- **Request**: Copy every row below word for word, omitting the pictures.

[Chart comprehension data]
------------
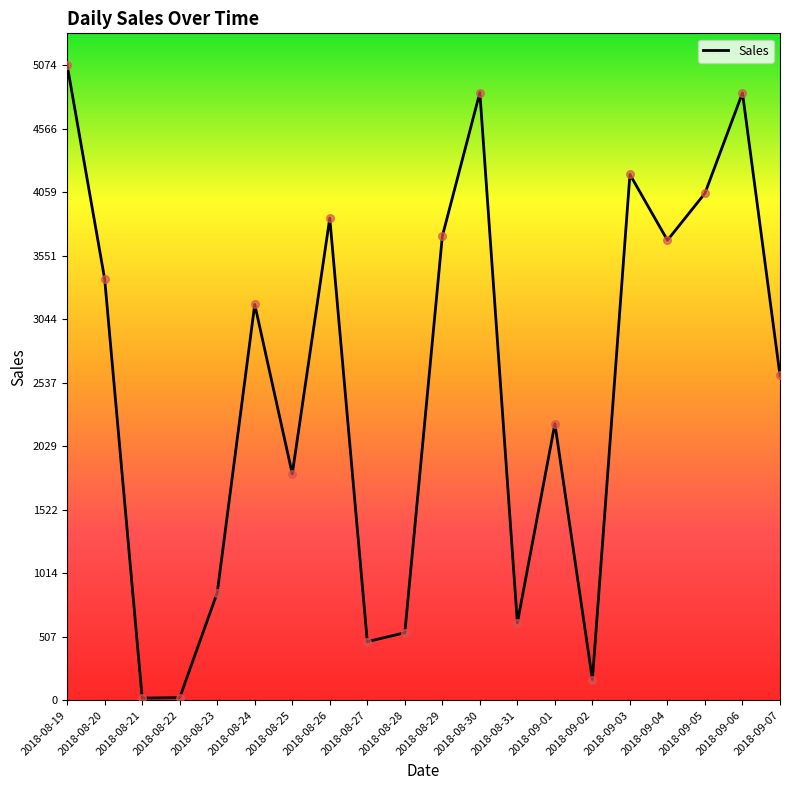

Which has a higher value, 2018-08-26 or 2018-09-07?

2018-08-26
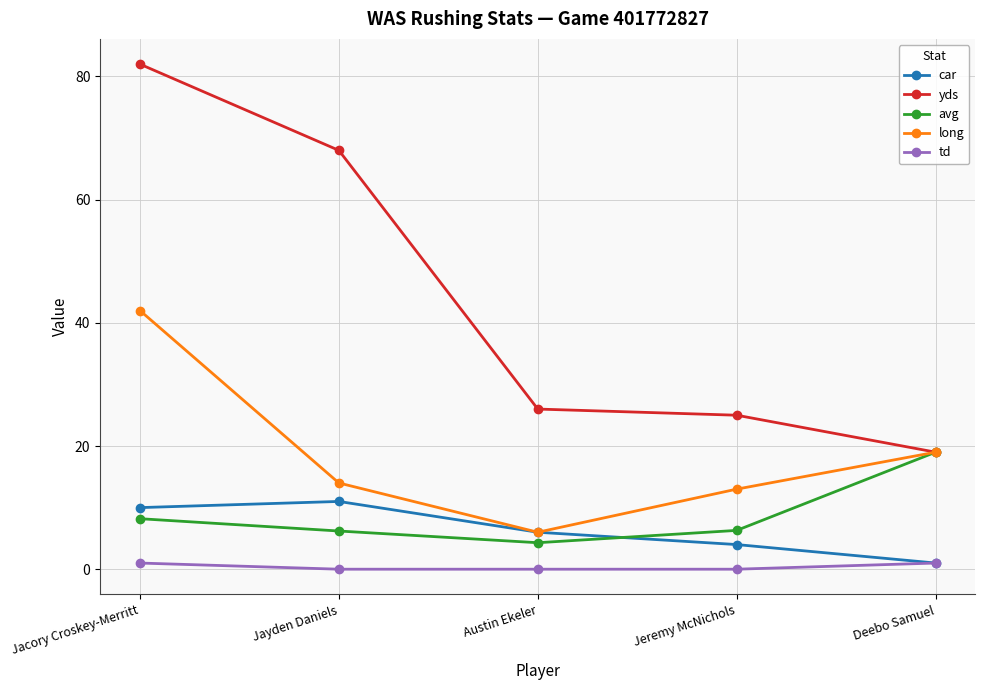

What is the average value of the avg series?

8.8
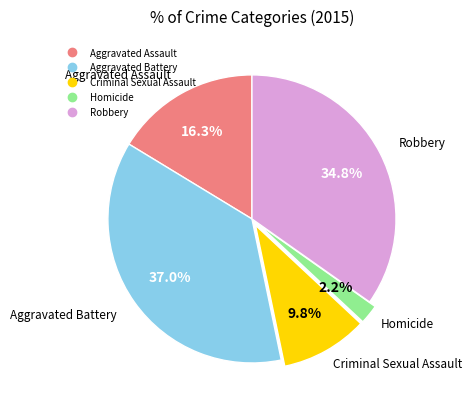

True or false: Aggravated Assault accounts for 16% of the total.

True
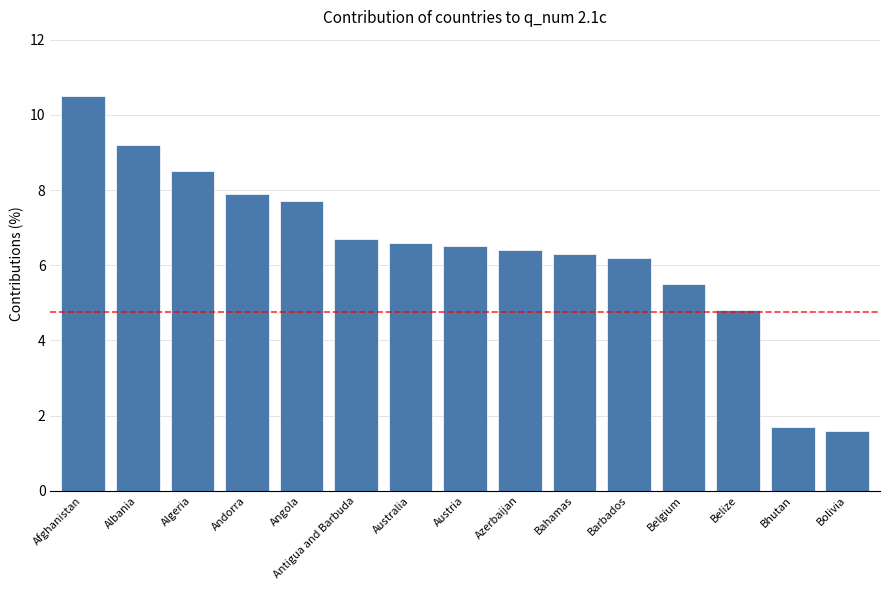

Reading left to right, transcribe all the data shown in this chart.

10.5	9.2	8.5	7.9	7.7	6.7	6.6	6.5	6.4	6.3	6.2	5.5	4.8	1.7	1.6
------------
- **Solution to the exercise**:
Which has a higher value, 2018-08-26 or 2018-09-07?

2018-08-26

What is the average value of the avg series?

8.8

True or false: Aggravated Assault accounts for 16% of the total.

True

Reading left to right, transcribe all the data shown in this chart.

10.5	9.2	8.5	7.9	7.7	6.7	6.6	6.5	6.4	6.3	6.2	5.5	4.8	1.7	1.6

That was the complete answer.